Sorry about the trouble with AppVeyor! I see sth like
assert scores_mean == 0.94, scores_mean
AssertionError: 0.95
I am not sure why it suddenly occurs, it seems like some rounding error somewhere. I can't see anything in your new code additions (like integer division) that may cause this as those are "old" unit tests that fail. This is really weird!
Arg, I just found an issue with Travis CI. I.e., the unit tests were not properly executed in python 2.7. It's fixed in the master branch now.
Maybe try to sync your master branch of your fork (e.g., like described here: http://rasbt.github.io/mlxtend/contributing/#syncing-an-existing-fork)
and then you could rebase your fork on top of the master branch. I think the following should do it:
git checkout your_branch
git rebase upstream/master
Alternatively, instead of rebasing, you could execute the following four commands that should also fix the problem:
git checkout origin/master ci/.travis_install.sh
git checkout origin/master ci/.travis_test.sh
git checkout origin/master .travis.yml
git checkout origin/master mlxtend/plotting/test_ecdf.py
(the last one was due to a bug in Python 2.7 as the travis py27 tests didn't run recently, and Appveyor does not run plotting functions).
This will probably not solve the unit test issue, but at least we would know if there's something odd about Python 2.7 on Windows or in general (once more, Python 2.7 turns out to be an annoyance, time to replace it completely by Python 3.6 :))
Awesome, good to know! I'll update and see if we at least get consistent test failures.
once more, Python 2.7 turns out to be an annoyance, time to replace it completely by Python 3.6 :)
:+1:
Coverage increased (+0.1%) to 90.918% when pulling 2372300a40137f488b3f0e2849e85c51de52075f on jrbourbeau:add_fit_params_for_cross_val_score into 922f44f0189877e769131fca117550c51e2ee545 on rasbt:master.
Awesome, good to know! I'll update and see if we at least get consistent test failures.

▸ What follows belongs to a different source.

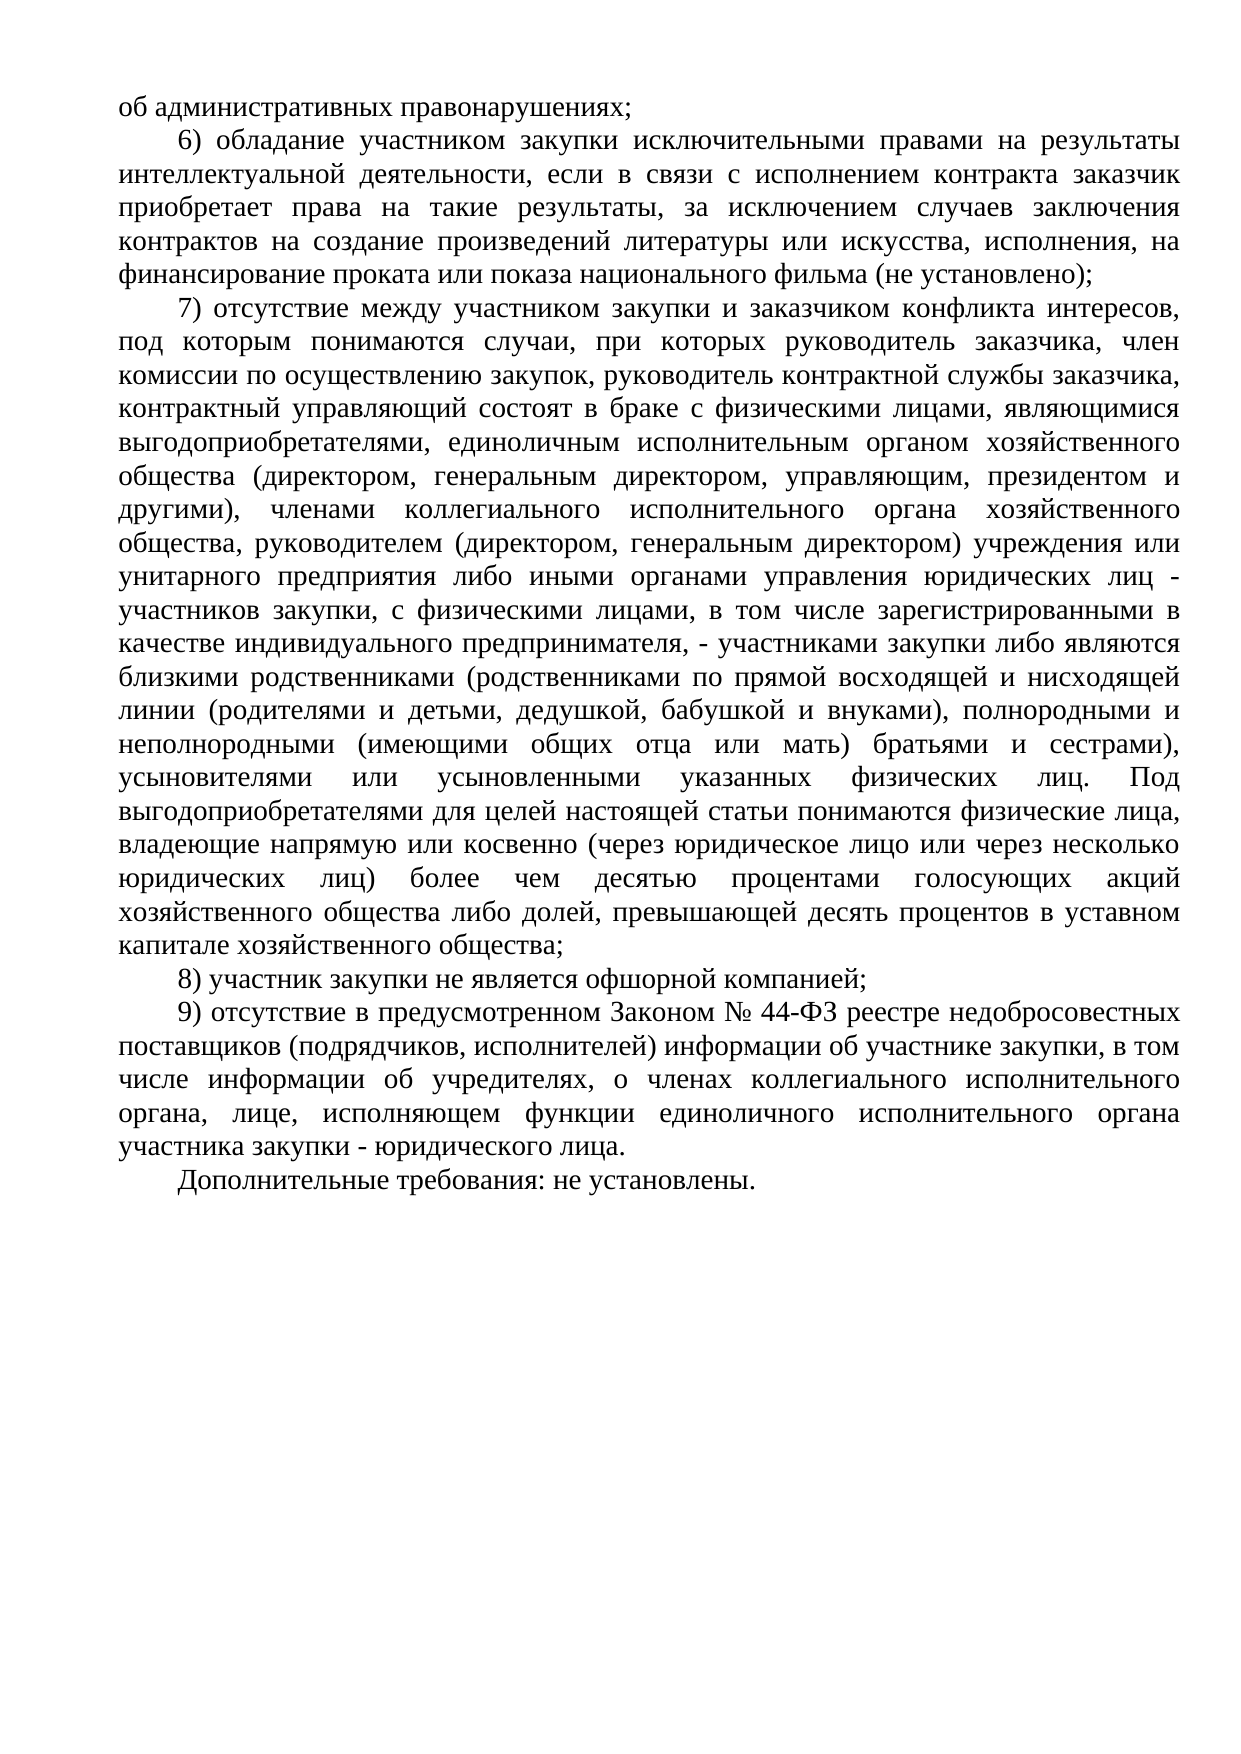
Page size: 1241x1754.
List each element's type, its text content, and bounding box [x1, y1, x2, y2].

Thanks! I am curious to see how to see how that will turn out
I believe the rebase worked fine, my commits for this PR are now on top of your commits related to Python 2.7 on Travis. But it looks like the tests are still passing on Travis, but not on AppVeyor :confused:
Oh hm, that's weird. It seems like the files are still the old ones and Travis is still not running those Py27 tests. Sorry about the inconvenience, but maybe this could be resolved via the following (after you synced your master branch with the upstream one)
git checkout origin/master ci/.travis_install.sh
git checkout origin/master ci/.travis_test.sh
git checkout origin/master .travis.yml
git checkout origin/master mlxtend/plotting/test_ecdf.py
Thanks for helping out with this!
Just to be clear, I've done
# Switch to master branch from feature branch
$ git checkout master
# Update my local master branch to be up-to-date with upstream
$ git fetch upstream
$ git merge upstream/master
# Update origin to also be synced up with upstream
$ git push origin master
which has synced up my master branch with upstream (your mlxtend repo). A quick inspection of git log on my local copy master branch matches the upstream log (https://github.com/rasbt/mlxtend/commits/master) and my origin log (https://github.com/jrbourbeau/mlxtend/commits/master) — so I think everything should be up-to-date.
I then switched to my feature branch and did the checkouts you've provided
# Switch back to feature branch
$ git checkout add_fit_params_for_cross_val_score
# Checkout files from my updated origin/master
$ git checkout origin/master ci/.travis_install.sh
$ git checkout origin/master ci/.travis_test.sh
$ git checkout origin/master .travis.yml
$ git checkout origin/master mlxtend/plotting/tests/test_ecdf.py
This didn't seem to update any of my local files (at least git status didn't seem to indicate any changes have been made). So, if I'm not mistaken, then everything (origin, my local master, upstream, and my local feature branch) should all be up to date with one another.